Among other things, I investigated using
std::vector with a façade that made its external interface similar to a hashtable. In theory, it could be fast for small objects, because there is much less dynamic allocation, no hashing, no division etc.
So I made benchmark of typical use case: create the object, fill a certain number of keys, access them all and destroy it; repeat each step with various groups of keys a million times before proceeding to another step. It was assumed that the size is known in advance to avoid rehashes. This is similar to most use cases of JSON I worked on.
The keys in each group were randomly picked from a pool of manually written strings imitating keys in JSON objects I remember using. There were several groups of keys sharing the same prefixes (which is realistic and unfavourable for vector).
Here are the results (median values of several runs):
It should be noted that linear increase means constant time of a single insertion and the benchmark has linear complexity internally.
This is surprising. I expected the hashtable to take lead much sooner. Because most JSON objects I used had far less than 30 elements, this means that I’ve been using hashtables in places where they were not necessary.
I wanted to know how it continued. I could not write hundreds of strings, so I wrote a piece of code that generated these keys. Every key had at least 5 letters, about a half of them started with the same 5 letters and there were also longer strings with longer identical prefixes. Example:
qqpbi mvvdt fguxt cdbkn xkeox xkeoxmvygw xkeoxmvygwqnpvv wtqxf knyia ymvxv ymvxvjmiyk ymvxvjmiykliwbg ymvxvjmiykliwbgugxej ymvxvjmiykliwbgkvuqv ymvxvjmiykrpfkb ymvxvjmiykrpfkbvcgcn
I tested it for sizes up to 500. The results were more expected, the time needed for hashtable to complete the benchmark increased linearly with size, the time needed for vector increased quadratically in size. However, the coefficient was far lower than expected.

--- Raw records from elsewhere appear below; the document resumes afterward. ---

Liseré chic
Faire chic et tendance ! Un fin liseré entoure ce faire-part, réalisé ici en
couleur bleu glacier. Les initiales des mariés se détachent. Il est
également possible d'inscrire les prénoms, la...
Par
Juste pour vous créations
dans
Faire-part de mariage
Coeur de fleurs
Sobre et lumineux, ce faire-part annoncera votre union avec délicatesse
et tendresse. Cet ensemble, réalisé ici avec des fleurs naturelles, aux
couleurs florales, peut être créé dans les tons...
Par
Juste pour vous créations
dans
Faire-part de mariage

This means that placing values into a vector instead of a hashtable is faster until the number of elements reaches 200! Considering that it also consumes much less memory, I have been needlessly using
std::unordered_map so many times!
The breakpoint may be at greater sizes if used with primitive types that can be compared with specialised instructions and never refer to dynamically allocated values.

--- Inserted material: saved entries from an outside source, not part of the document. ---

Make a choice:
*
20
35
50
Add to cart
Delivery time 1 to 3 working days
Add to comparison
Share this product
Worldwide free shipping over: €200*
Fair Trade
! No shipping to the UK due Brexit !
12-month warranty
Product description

The tests were run using GCC 9.2.1 on a i7-9750H CPU clocked at around 4.1 GHz on Ubuntu 19.10.
I tried to run it all on a different machine, with i7-7700 (4.2 GHz turbo boost), on Windows 10. Everything took about 10% more time.
When I used the MSVC 2015 compiler, the results were very different:
The breakpoint was between 22 and 23. The overall speed was slower (by about 25% with hashtable) and vector did not shine that much. It needed about 250% of the time the hashtable needed with size around 200.

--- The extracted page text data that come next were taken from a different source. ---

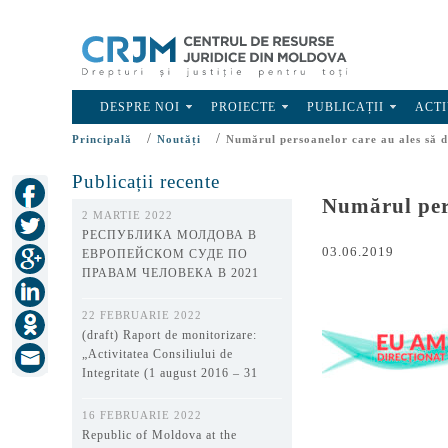
DESPRE NOI
PROIECTE
PUBLICAȚII
ACTI
/
/
Principală
Noutăți
Numărul persoanelor care au ales să d
Publicații recente
Numărul pers
2 MARTIE 2022
РЕСПУБЛИКА МОЛДОВА В
03.06.2019
ЕВРОПЕЙСКОМ СУДЕ ПО
ПРАВАМ ЧЕЛОВЕКА В 2021
ГОДУ
22 FEBRUARIE 2022
(draft) Raport de monitorizare:
„Activitatea Consiliului de
Integritate (1 august 2016 – 31
decembrie 2021)”
16 FEBRUARIE 2022
Republic of Moldova at the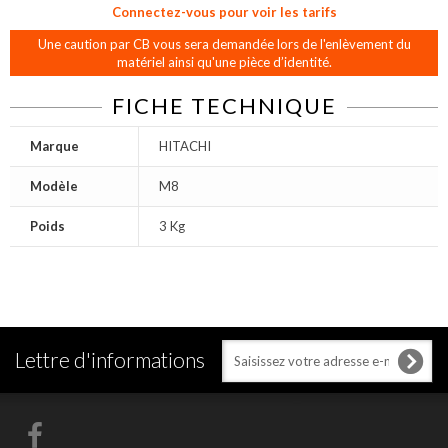
Connectez-vous pour voir les tarifs
Une caution par CB vous sera demandée lors de l'enlèvement du
matériel ainsi qu'une pièce d’identité.
FICHE TECHNIQUE
Marque
HITACHI
Modèle
M8
Poids
3 Kg
Lettre d'informations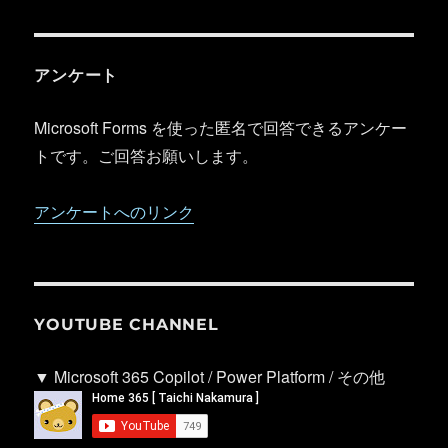
アンケート
Microsoft Forms を使った匿名で回答できるアンケー
トです。ご回答お願いします。
アンケートへのリンク
YOUTUBE CHANNEL
▼ Microsoft 365 Copilot / Power Platform / その他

Warning, this part is speculative.
std::vector has better memory locality. Because of the short string optimisation of
std::string, most keys do not need any dynamic allocation. This allows much more of the object to be cached together.
std::unordered_map does a lot of operations to access a single element, which include integer division (necessary for modulo). It also has to handle collisions with linked lists, which are very slow to traverse.
Also, a large number of independent checks that the vector-based implementation uses can be optimised really well by vectorisation or speculative execution. They CPU can attempt dozens of branches of the for loop at once. In case of the hashtable, there are no independent loops except string comparison. The next step when hashing the string depends on the hash of the previous letters. When a collision is found, each next step in the linked list requires knowing the address from the previous one. MSVC 2015 is clearly bad at exploiting this difference.
I created a class named
FakeMap that acts like
std::unordered_map, but actually wraps around a
std::vector. For string-indexed tables, it is faster with sizes below 200 elements and takes much less memory (this breakpoint might be at as low as 20 with older compilers).
I am not suggesting to stop using
std::unordered_map, only to point out that in some cases, better complexity does not mean better speed.